Your goal:
In the entries below, find every line with the string "Table" and copy it.

━━━━━━━━━━

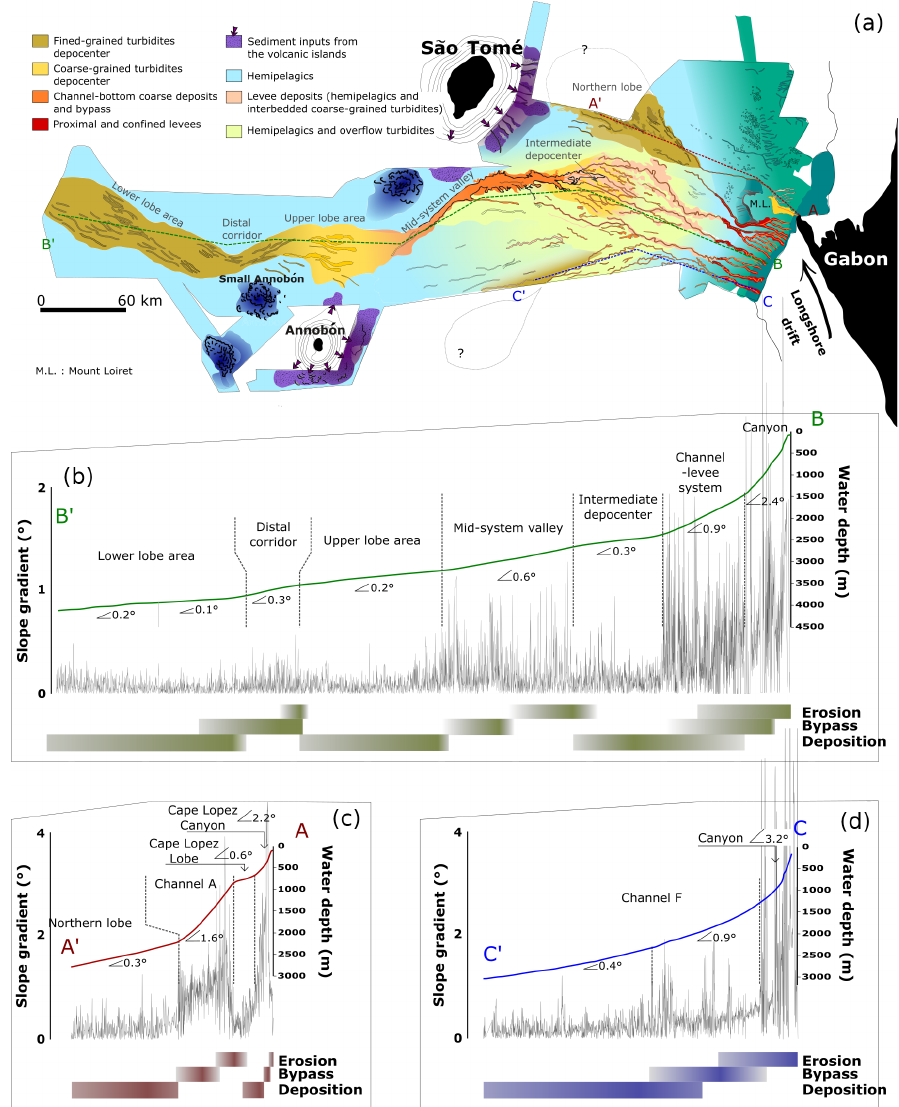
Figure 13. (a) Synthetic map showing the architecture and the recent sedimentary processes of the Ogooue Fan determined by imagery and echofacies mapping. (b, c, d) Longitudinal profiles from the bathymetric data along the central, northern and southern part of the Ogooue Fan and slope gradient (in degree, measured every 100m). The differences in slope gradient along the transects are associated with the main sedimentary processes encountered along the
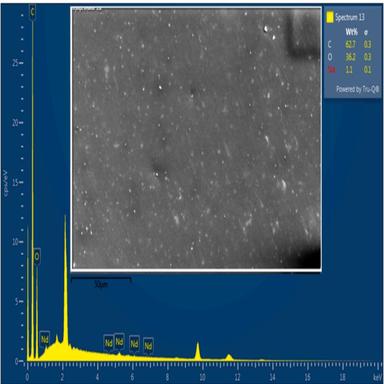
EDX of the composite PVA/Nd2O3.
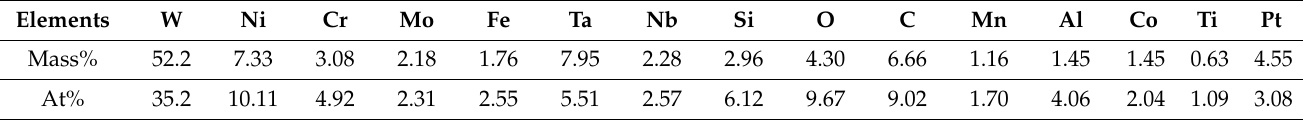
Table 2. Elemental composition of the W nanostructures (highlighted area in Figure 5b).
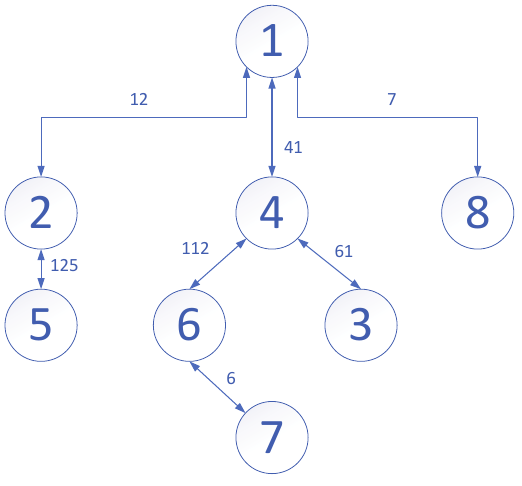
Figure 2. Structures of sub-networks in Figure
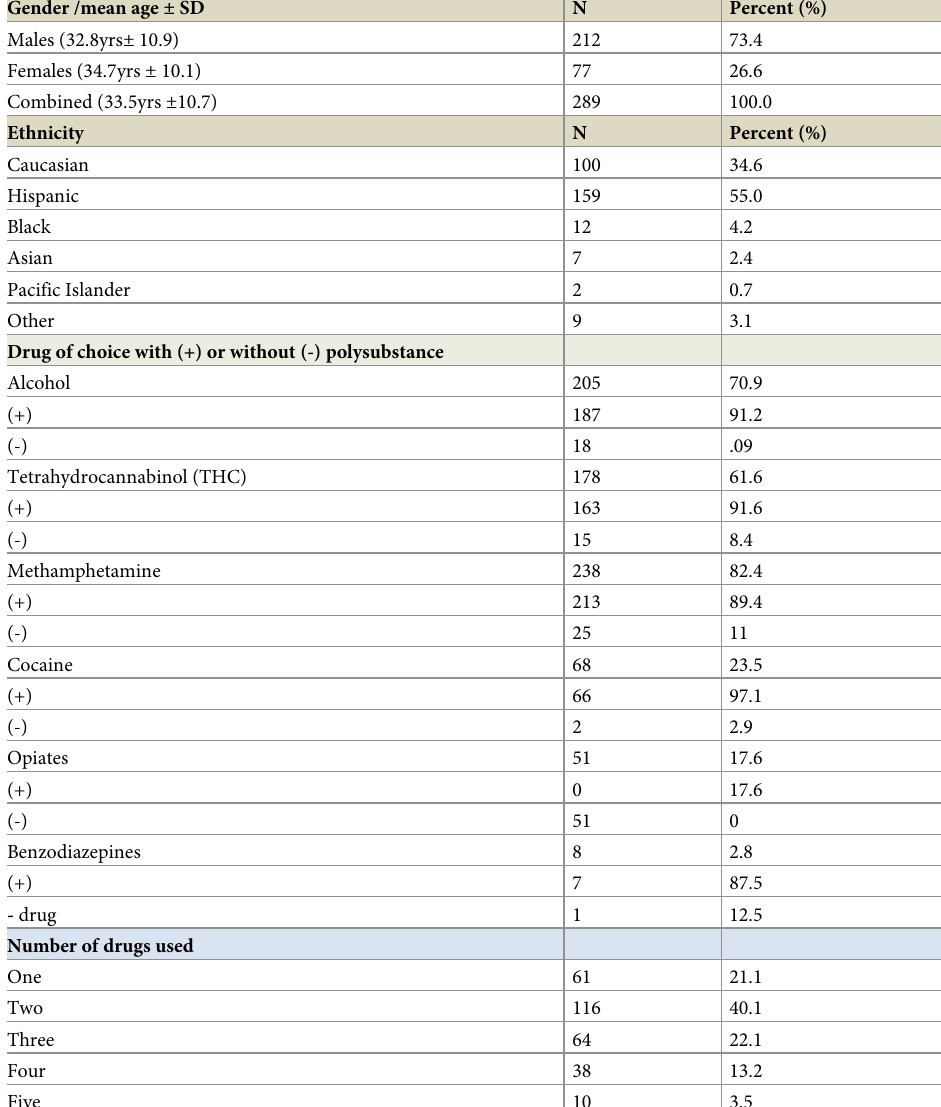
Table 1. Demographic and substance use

━━━━━━━━━━

Result:
Table 2. Elemental composition of the W nanostructures (highlighted area in Figure 5b).
Table 1. Demographic and substance use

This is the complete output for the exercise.